== Instruction ==
Would you copy each line of the records that includes the word "Demenz"?

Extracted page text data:
----
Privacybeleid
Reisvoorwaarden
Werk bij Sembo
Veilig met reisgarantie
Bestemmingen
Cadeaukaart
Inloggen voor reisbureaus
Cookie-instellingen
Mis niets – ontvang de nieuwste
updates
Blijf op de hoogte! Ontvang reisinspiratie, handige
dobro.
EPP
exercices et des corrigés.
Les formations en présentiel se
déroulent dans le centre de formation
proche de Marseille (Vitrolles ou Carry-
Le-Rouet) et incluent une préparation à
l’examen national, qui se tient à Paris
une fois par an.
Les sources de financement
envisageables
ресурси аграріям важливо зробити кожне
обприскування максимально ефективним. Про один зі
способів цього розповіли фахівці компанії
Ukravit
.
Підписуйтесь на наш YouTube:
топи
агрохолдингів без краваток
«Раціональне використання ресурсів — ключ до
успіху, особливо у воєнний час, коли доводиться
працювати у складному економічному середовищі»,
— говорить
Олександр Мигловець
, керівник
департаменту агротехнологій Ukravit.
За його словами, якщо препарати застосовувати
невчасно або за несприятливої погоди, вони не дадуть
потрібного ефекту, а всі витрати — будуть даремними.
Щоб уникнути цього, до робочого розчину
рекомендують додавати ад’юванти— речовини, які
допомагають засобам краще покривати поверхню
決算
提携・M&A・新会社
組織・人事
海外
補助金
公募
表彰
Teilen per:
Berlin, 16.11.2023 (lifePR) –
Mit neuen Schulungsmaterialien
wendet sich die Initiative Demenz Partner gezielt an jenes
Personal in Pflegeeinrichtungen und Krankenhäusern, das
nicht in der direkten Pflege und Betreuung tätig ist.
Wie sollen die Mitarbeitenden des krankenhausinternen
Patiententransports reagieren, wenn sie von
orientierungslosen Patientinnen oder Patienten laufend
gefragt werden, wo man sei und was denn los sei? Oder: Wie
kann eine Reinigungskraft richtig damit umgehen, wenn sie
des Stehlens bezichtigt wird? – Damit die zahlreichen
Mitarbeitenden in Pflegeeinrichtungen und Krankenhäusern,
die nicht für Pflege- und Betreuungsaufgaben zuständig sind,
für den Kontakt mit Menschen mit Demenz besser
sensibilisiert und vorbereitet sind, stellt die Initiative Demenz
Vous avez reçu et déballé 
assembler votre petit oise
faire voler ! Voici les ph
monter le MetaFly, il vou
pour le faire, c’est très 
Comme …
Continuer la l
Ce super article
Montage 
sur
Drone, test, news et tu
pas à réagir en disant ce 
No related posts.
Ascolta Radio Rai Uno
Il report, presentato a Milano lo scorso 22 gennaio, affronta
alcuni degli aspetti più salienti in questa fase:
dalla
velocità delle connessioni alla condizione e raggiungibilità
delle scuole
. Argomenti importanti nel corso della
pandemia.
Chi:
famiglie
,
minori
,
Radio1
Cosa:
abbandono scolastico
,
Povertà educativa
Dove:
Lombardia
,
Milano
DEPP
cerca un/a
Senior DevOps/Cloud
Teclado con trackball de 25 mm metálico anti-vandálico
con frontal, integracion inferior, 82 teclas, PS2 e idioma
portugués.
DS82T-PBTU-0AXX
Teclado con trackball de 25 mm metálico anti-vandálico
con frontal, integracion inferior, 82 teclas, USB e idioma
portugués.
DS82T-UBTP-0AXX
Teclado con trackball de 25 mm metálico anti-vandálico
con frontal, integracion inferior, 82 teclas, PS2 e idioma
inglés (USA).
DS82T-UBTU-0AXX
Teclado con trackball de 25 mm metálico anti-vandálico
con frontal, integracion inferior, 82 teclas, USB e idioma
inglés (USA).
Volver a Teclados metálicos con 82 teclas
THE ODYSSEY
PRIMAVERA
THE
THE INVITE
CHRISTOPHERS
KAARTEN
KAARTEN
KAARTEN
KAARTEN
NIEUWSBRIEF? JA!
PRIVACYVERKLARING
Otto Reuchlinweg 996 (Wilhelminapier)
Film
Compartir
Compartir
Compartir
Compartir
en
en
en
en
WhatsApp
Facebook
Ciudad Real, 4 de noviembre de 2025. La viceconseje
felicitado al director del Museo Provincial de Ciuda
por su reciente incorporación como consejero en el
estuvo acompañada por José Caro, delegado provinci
----
== Answer space ==
wendet sich die Initiative Demenz Partner gezielt an jenes
für den Kontakt mit Menschen mit Demenz besser
sensibilisiert und vorbereitet sind, stellt die Initiative Demenz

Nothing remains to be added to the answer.